R. Chellaswamy (born 1961) is an Indian politician from Tamil Nadu. He is a member of the Tamil Nadu Legislative Assembly from Padmanabhapuram Assembly constituency in Kanyakumari district representing the Communist Party of India (Marxist) which contested the 2026 Assembly elections in alliance with Dravida Munnetra Kazhagam (DMK).

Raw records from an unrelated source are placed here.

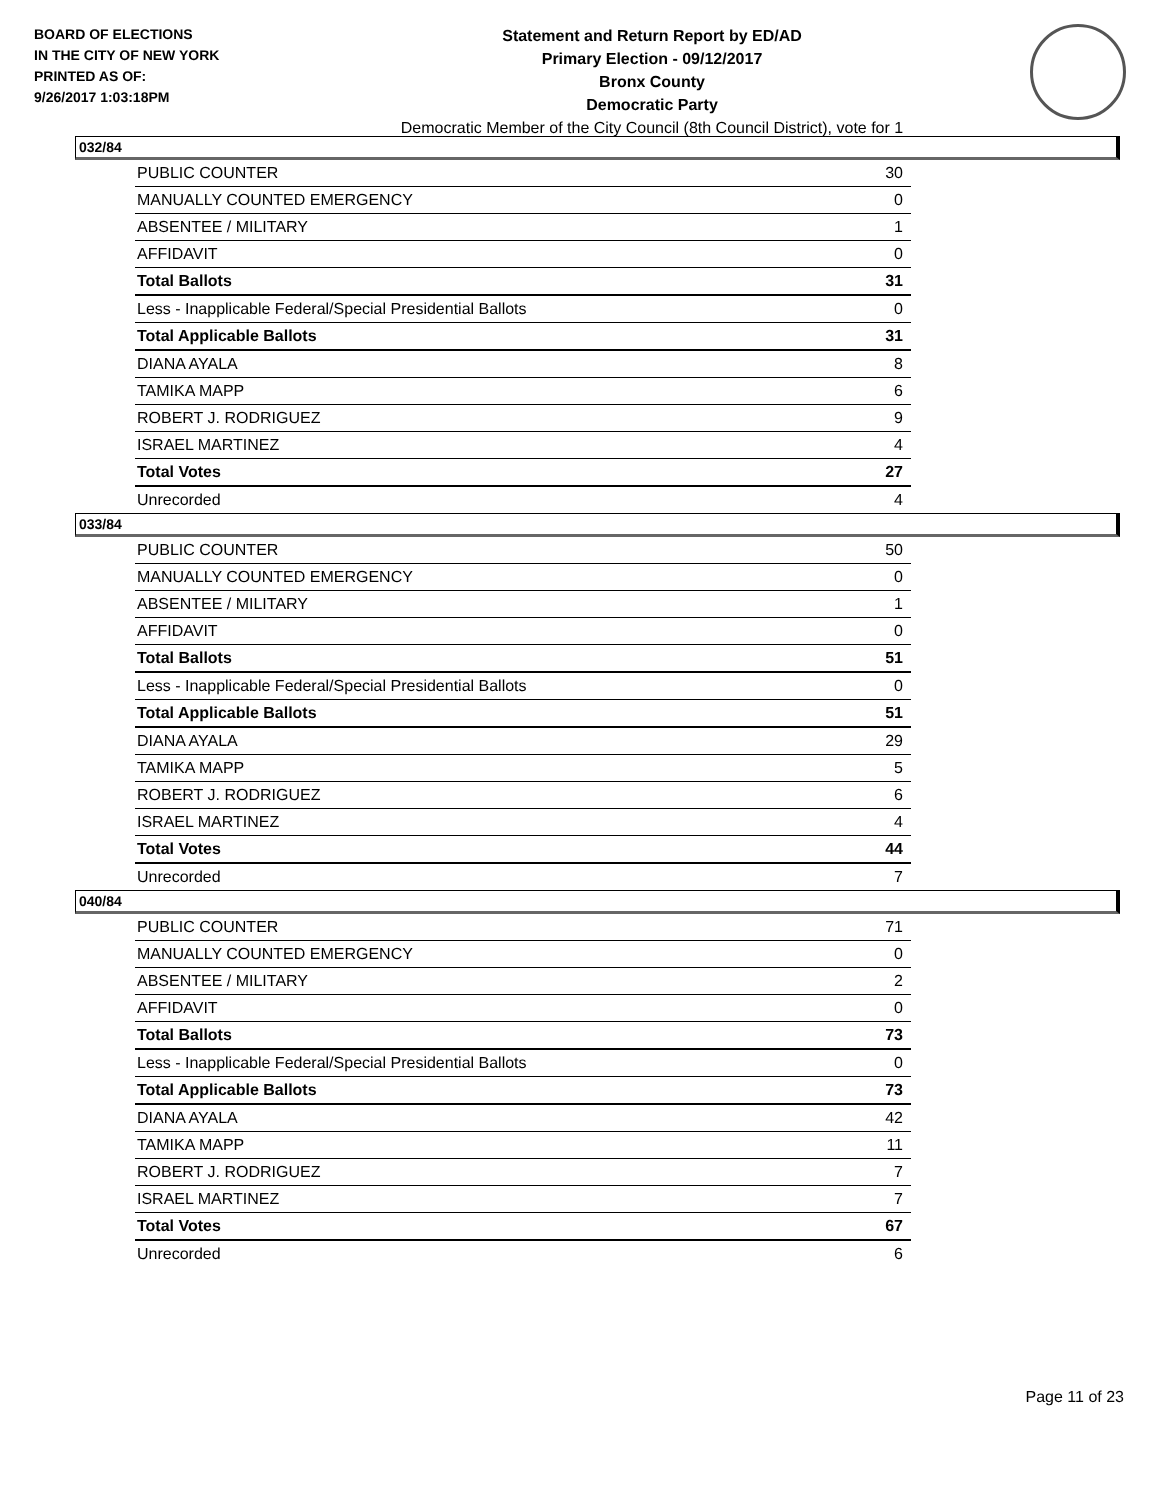BOARD OF ELECTIONS
IN THE CITY OF NEW YORK
PRINTED AS OF:
9/26/2017 1:03:18PM
Statement and Return Report by ED/AD
Primary Election - 09/12/2017
Bronx County
Democratic Party
Democratic Member of the City Council (8th Council District), vote for 1
032/84
| PUBLIC COUNTER | 30 |
| MANUALLY COUNTED EMERGENCY | 0 |
| ABSENTEE / MILITARY | 1 |
| AFFIDAVIT | 0 |
| Total Ballots | 31 |
| Less - Inapplicable Federal/Special Presidential Ballots | 0 |
| Total Applicable Ballots | 31 |
| DIANA AYALA | 8 |
| TAMIKA MAPP | 6 |
| ROBERT J. RODRIGUEZ | 9 |
| ISRAEL MARTINEZ | 4 |
| Total Votes | 27 |
| Unrecorded | 4 |
033/84
| PUBLIC COUNTER | 50 |
| MANUALLY COUNTED EMERGENCY | 0 |
| ABSENTEE / MILITARY | 1 |
| AFFIDAVIT | 0 |
| Total Ballots | 51 |
| Less - Inapplicable Federal/Special Presidential Ballots | 0 |
| Total Applicable Ballots | 51 |
| DIANA AYALA | 29 |
| TAMIKA MAPP | 5 |
| ROBERT J. RODRIGUEZ | 6 |
| ISRAEL MARTINEZ | 4 |
| Total Votes | 44 |
| Unrecorded | 7 |
040/84
| PUBLIC COUNTER | 71 |
| MANUALLY COUNTED EMERGENCY | 0 |
| ABSENTEE / MILITARY | 2 |
| AFFIDAVIT | 0 |
| Total Ballots | 73 |
| Less - Inapplicable Federal/Special Presidential Ballots | 0 |
| Total Applicable Ballots | 73 |
| DIANA AYALA | 42 |
| TAMIKA MAPP | 11 |
| ROBERT J. RODRIGUEZ | 7 |
| ISRAEL MARTINEZ | 7 |
| Total Votes | 67 |
| Unrecorded | 6 |
Page 11 of 23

== Early life and education ==
Chellasamy is from Killiyur, Kanyakumari district, Tamil Nadu. He is the son of Ramayan Nadar. He did his B.Sc. at Marthandam Christian College, Marthandam which is affiliated with Madurai Kamaraj University and passed out in 1980. He declared assets worth Rs.77 lakhs in his affidavit with the Election Commission of India. He started his political career as a student leader and was active in DYFI and AIKS.

== Career ==
Chellasamy won the 2026 Tamil Nadu Legislative Assembly election from Padmanabhapuram Assembly constituency representing the Communist Party of India (Marxist). He polled 68,938 votes and defeated his nearest rival, S. Krishna Kumar of the Tamilaga Vettri Kazhagam, by a margin of 15,569 votes.